## [Task requirements]
The expected output is the full data, repeated exactly, without pictures.

## [Dataset extract]

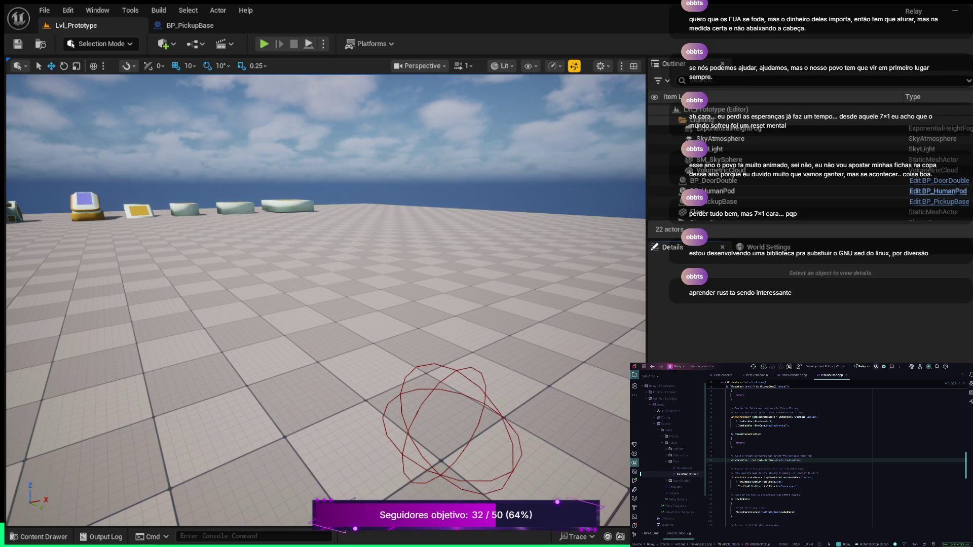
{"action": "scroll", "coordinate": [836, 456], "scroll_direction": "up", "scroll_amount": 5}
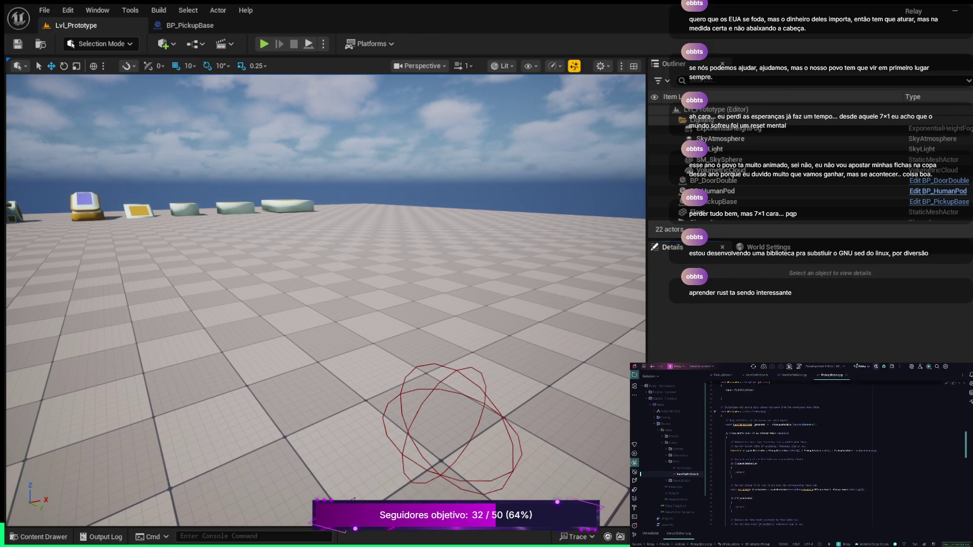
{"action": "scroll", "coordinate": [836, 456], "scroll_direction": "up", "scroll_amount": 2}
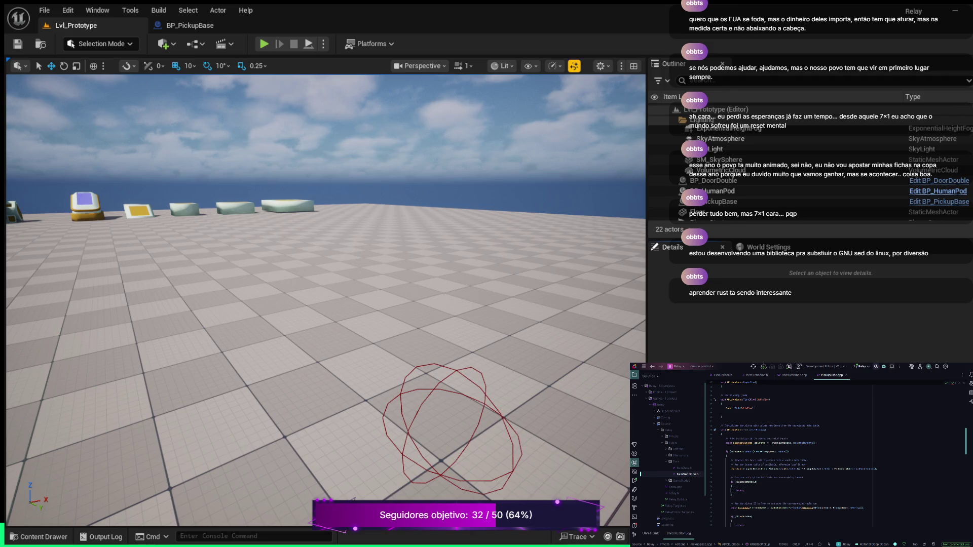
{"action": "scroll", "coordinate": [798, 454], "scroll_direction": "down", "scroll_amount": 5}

## [Written answer]
{"action": "scroll", "coordinate": [836, 456], "scroll_direction": "up", "scroll_amount": 5}
{"action": "scroll", "coordinate": [836, 456], "scroll_direction": "up", "scroll_amount": 2}
{"action": "scroll", "coordinate": [798, 454], "scroll_direction": "down", "scroll_amount": 5}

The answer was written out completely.